Just before Kim and Sam left Sam asked if he could speak to me alone briefly. It turned out that Kim is his sister. ‘What she didn’t tell you,’ he said. ‘Well, there’s a lot she didn’t tell you, but she trusts you, that’s the thing. She needs a lot of help, more maybe than you realise. I don’t know what you can do really, I mean, thanks for listening.’
Listening remains the most important aspect of a GP’s trade. Not only does the patient’s history, or description of their symptoms, carefully elicited by the doctor, account for almost 90 per cent of the diagnostic process, it is overwhelmingly what patient satisfaction hinges on. Yet the way we are paid, which determines our working habits, runs almost entirely against listening. Continually popping up in the corner of my computer screen during my consultation with Kim was a box reminding me to check her weight and smoking status, review her antidepressant medication, discuss long-acting contraception and remind her about (or perform) her overdue smear test. At the end of the day I will be asked why, after nearly 40 minutes, I didn’t fill in these boxes. As a result we may not reach our screening targets and so suffer a significant financial penalty. With less money, we will not be able to afford to employ as many doctors and nurses and pressure on appointments will be even greater.
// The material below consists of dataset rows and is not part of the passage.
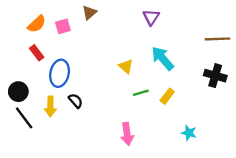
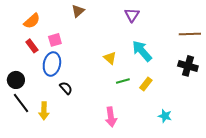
pink square: (63, 26) -> (55, 40), moved
yellow arrow: (50, 106) -> (44, 111), moved

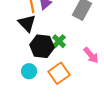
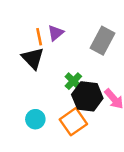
black hexagon: (42, 46) -> (87, 96), moved

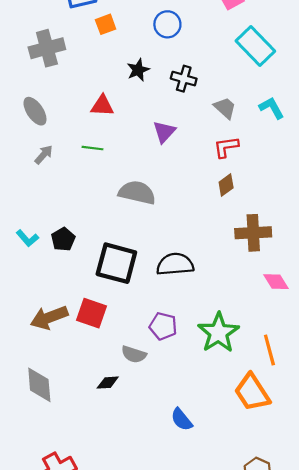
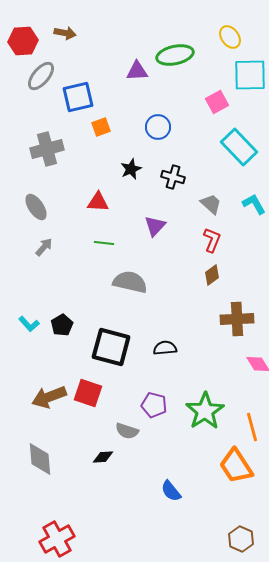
red L-shape: (226, 147) -> (212, 240), turned 120
green line: (93, 148) -> (104, 243), moved
black semicircle: (175, 264) -> (165, 348), size x0.7

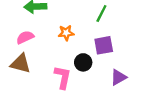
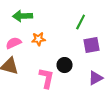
orange star: (66, 33) -> (39, 39), moved
purple square: (104, 45) -> (92, 45), moved

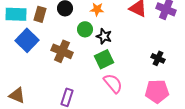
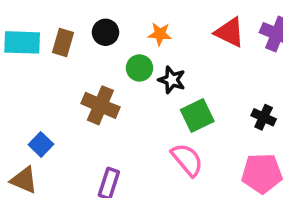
blue square: (27, 40) -> (41, 144), moved, size x0.6
green square: (104, 59) -> (197, 116), moved

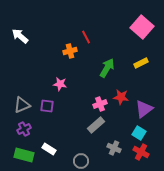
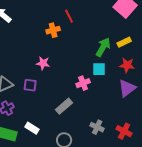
green arrow: (107, 68) -> (103, 47), moved
red star: (121, 97) -> (127, 65), moved
gray rectangle: (96, 125) -> (64, 106), moved
cyan square: (139, 133) -> (99, 69), moved, turned -32

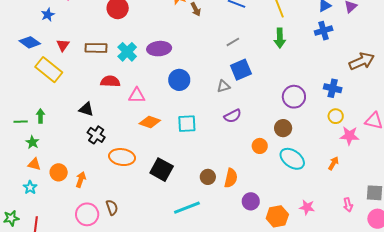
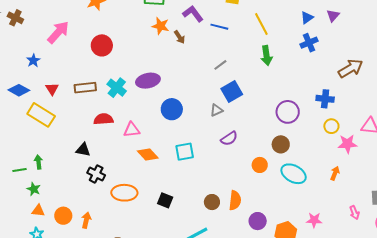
orange diamond: (150, 122) -> (148, 155), turned 35
black square: (162, 170) -> (165, 200), size x0.7

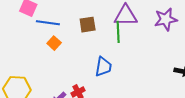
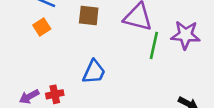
green line: (118, 32) -> (154, 45), moved

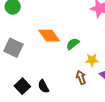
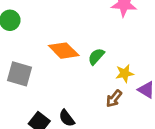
brown arrow: (81, 77) -> (114, 99), turned -112

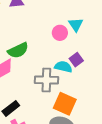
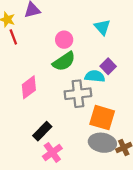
pink circle: (60, 33) -> (64, 40), moved
green semicircle: (18, 50) -> (64, 61), moved

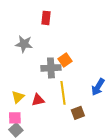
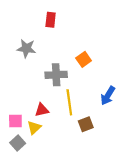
orange square: (65, 60) -> (84, 59), moved
yellow triangle: (18, 97) -> (34, 128), moved
pink square: (15, 118) -> (15, 121), moved

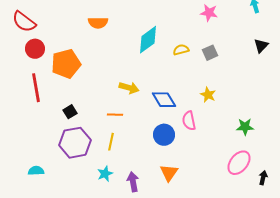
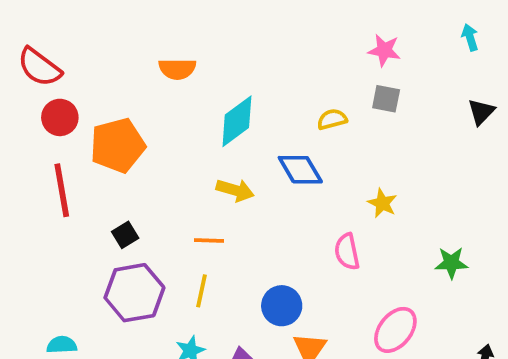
cyan diamond: (148, 40) -> (237, 121), moved
gray square: (210, 53) -> (386, 99), moved, turned 35
blue diamond: (164, 100) -> (300, 170), moved
blue circle: (164, 135) -> (282, 306), moved
pink ellipse: (239, 163) -> (395, 330), moved

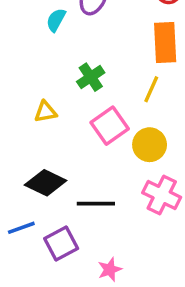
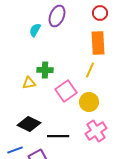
green cross: (91, 77) -> (45, 70), moved, turned 35
pink cross: (162, 195) -> (96, 131), turned 30

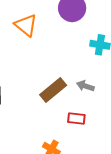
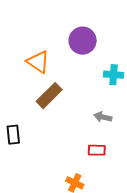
brown rectangle: (53, 90) -> (49, 96), moved

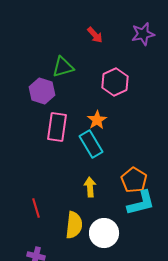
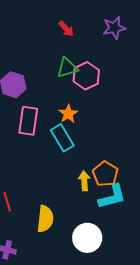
green triangle: (63, 67) -> (67, 68), moved
yellow arrow: (90, 187) -> (84, 181), moved
white circle: (104, 233) -> (87, 238), moved

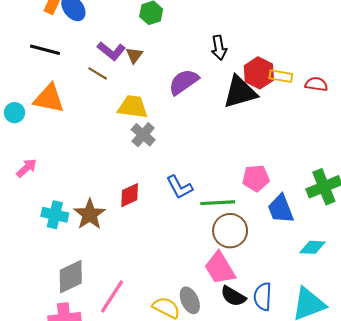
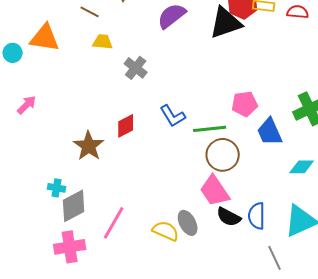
yellow trapezoid: (133, 107) -> (103, 42), moved, size x0.7
cyan cross: (55, 215) -> (57, 188), moved, size x0.7

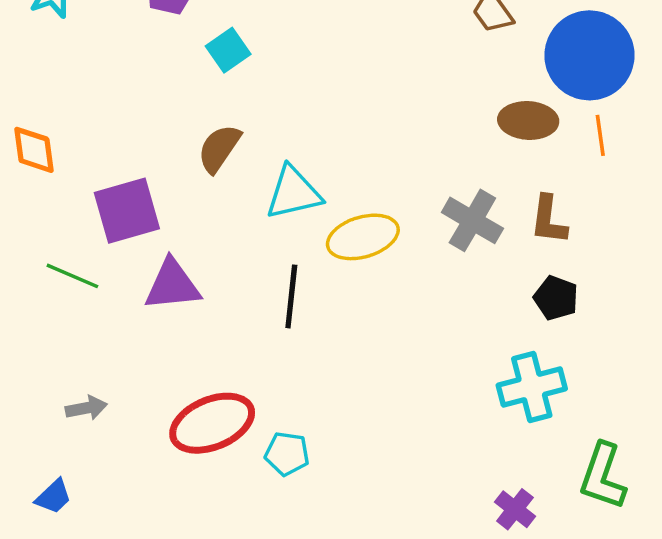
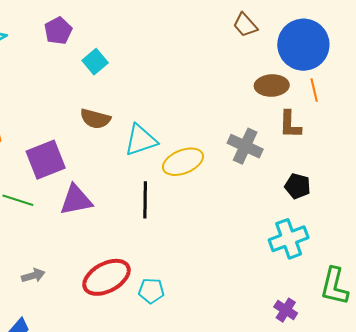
brown semicircle: (219, 148) -> (95, 119), turned -104
brown L-shape: (549, 220) -> (290, 125), moved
I have met Sam three times. I have done a lot of listening, but he hasn’t told me much. I have explained a fair bit and he has listened politely. His diabetes has been far too poorly controlled and he attends too infrequently for the surgery to earn anything from our consultations. To earn money in modern general practice, a GP needs patients to be motivated, come to their appointments, take their medications, submit to regular testing and get better, because we are paid according to clinical outcomes.
Patients who behave like Sam and Kim are at risk in such a system. NHS funding needs to increase by 6 to 8 per cent a year to keep pace with the rising costs of staff, drugs, technology, the increasing prevalence of non-communicable diseases like diabetes, heart disease and cancer, and the rising costs of administrating and regulating markets and competition. The government has effectively frozen funding. Practices are already being selective about which other practices they join with to form the new GP commissioning consortia (GPCC) and which patients they register. The GPCC don’t have to cover a particular geographical area, and a consortium is free to select the most efficient practices and leave the rest to join ‘sink consortia’. From next April GPs will be able to select their patients in the same way, and not many will choose patients like Sam and Kim. The commissioning consortia will be the equivalent of US Health Maintenance Organisations, and the insurance-based system that Department of Health strategists have been working on for the last 20 years will finally have come into being.[*] Selecting the least complicated patients in an attempt to maximise profits was described by Tudor Hart in 1971 as the ‘inverse care law’. It states that ‘the availability of good medical care tends to vary inversely with the need for the population served. This inverse care law operates more completely where medical care is most exposed to market forces.’